**What you have to do:** The answer must consist of every record, printed exactly as it stands.

**Material shown:**
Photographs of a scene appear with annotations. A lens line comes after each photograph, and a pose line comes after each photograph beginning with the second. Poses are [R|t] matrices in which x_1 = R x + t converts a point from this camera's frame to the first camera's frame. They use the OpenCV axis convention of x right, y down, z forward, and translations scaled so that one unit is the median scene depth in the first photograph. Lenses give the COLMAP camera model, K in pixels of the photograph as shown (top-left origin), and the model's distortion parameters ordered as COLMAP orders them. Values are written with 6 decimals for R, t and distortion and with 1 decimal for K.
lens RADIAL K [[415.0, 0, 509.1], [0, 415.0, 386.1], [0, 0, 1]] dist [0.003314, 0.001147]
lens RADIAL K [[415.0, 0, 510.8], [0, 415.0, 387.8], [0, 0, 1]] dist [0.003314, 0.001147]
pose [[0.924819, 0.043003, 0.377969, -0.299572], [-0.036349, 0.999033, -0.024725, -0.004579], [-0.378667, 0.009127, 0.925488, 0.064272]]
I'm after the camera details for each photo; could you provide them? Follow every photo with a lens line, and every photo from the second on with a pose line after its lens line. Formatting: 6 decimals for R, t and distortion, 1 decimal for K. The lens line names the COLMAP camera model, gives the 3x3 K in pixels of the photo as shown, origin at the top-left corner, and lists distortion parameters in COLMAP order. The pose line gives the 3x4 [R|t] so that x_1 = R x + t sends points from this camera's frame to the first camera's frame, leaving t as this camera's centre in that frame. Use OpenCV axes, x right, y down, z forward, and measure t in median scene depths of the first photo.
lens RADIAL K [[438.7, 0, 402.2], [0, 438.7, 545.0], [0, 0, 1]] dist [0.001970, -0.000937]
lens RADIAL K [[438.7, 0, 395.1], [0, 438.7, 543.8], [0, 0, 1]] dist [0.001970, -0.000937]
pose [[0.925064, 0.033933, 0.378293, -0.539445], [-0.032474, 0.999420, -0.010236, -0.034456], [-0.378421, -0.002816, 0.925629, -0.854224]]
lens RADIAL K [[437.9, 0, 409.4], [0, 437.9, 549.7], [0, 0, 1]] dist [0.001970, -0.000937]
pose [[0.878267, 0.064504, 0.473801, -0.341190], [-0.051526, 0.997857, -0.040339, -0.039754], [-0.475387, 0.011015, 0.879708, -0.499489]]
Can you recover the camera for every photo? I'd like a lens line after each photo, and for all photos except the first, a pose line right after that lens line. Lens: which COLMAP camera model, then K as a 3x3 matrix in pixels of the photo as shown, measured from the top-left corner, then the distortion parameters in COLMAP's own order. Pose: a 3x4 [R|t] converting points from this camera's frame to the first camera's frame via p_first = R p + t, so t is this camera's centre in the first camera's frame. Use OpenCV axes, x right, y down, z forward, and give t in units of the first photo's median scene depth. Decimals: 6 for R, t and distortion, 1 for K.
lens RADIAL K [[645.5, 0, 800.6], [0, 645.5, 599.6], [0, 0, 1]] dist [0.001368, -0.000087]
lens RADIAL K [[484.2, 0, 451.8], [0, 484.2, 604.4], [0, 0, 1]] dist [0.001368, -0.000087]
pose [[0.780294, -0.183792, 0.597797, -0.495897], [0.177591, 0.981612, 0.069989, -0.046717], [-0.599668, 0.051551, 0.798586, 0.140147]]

**Expected answer:**
Photographs of a scene appear with annotations. A lens line comes after each photograph, and a pose line comes after each photograph beginning with the second. Poses are [R|t] matrices in which x_1 = R x + t converts a point from this camera's frame to the first camera's frame. They use the OpenCV axis convention of x right, y down, z forward, and translations scaled so that one unit is the median scene depth in the first photograph. Lenses give the COLMAP camera model, K in pixels of the photograph as shown (top-left origin), and the model's distortion parameters ordered as COLMAP orders them. Values are written with 6 decimals for R, t and distortion and with 1 decimal for K.
lens RADIAL K [[415.0, 0, 509.1], [0, 415.0, 386.1], [0, 0, 1]] dist [0.003314, 0.001147]
lens RADIAL K [[415.0, 0, 510.8], [0, 415.0, 387.8], [0, 0, 1]] dist [0.003314, 0.001147]
pose [[0.924819, 0.043003, 0.377969, -0.299572], [-0.036349, 0.999033, -0.024725, -0.004579], [-0.378667, 0.009127, 0.925488, 0.064272]]
I'm after the camera details for each photo; could you provide them? Follow every photo with a lens line, and every photo from the second on with a pose line after its lens line. Formatting: 6 decimals for R, t and distortion, 1 decimal for K. The lens line names the COLMAP camera model, gives the 3x3 K in pixels of the photo as shown, origin at the top-left corner, and lists distortion parameters in COLMAP order. The pose line gives the 3x4 [R|t] so that x_1 = R x + t sends points from this camera's frame to the first camera's frame, leaving t as this camera's centre in that frame. Use OpenCV axes, x right, y down, z forward, and measure t in median scene depths of the first photo.
lens RADIAL K [[438.7, 0, 402.2], [0, 438.7, 545.0], [0, 0, 1]] dist [0.001970, -0.000937]
lens RADIAL K [[438.7, 0, 395.1], [0, 438.7, 543.8], [0, 0, 1]] dist [0.001970, -0.000937]
pose [[0.925064, 0.033933, 0.378293, -0.539445], [-0.032474, 0.999420, -0.010236, -0.034456], [-0.378421, -0.002816, 0.925629, -0.854224]]
lens RADIAL K [[437.9, 0, 409.4], [0, 437.9, 549.7], [0, 0, 1]] dist [0.001970, -0.000937]
pose [[0.878267, 0.064504, 0.473801, -0.341190], [-0.051526, 0.997857, -0.040339, -0.039754], [-0.475387, 0.011015, 0.879708, -0.499489]]
Can you recover the camera for every photo? I'd like a lens line after each photo, and for all photos except the first, a pose line right after that lens line. Lens: which COLMAP camera model, then K as a 3x3 matrix in pixels of the photo as shown, measured from the top-left corner, then the distortion parameters in COLMAP's own order. Pose: a 3x4 [R|t] converting points from this camera's frame to the first camera's frame via p_first = R p + t, so t is this camera's centre in the first camera's frame. Use OpenCV axes, x right, y down, z forward, and give t in units of the first photo's median scene depth. Decimals: 6 for R, t and distortion, 1 for K.
lens RADIAL K [[645.5, 0, 800.6], [0, 645.5, 599.6], [0, 0, 1]] dist [0.001368, -0.000087]
lens RADIAL K [[484.2, 0, 451.8], [0, 484.2, 604.4], [0, 0, 1]] dist [0.001368, -0.000087]
pose [[0.780294, -0.183792, 0.597797, -0.495897], [0.177591, 0.981612, 0.069989, -0.046717], [-0.599668, 0.051551, 0.798586, 0.140147]]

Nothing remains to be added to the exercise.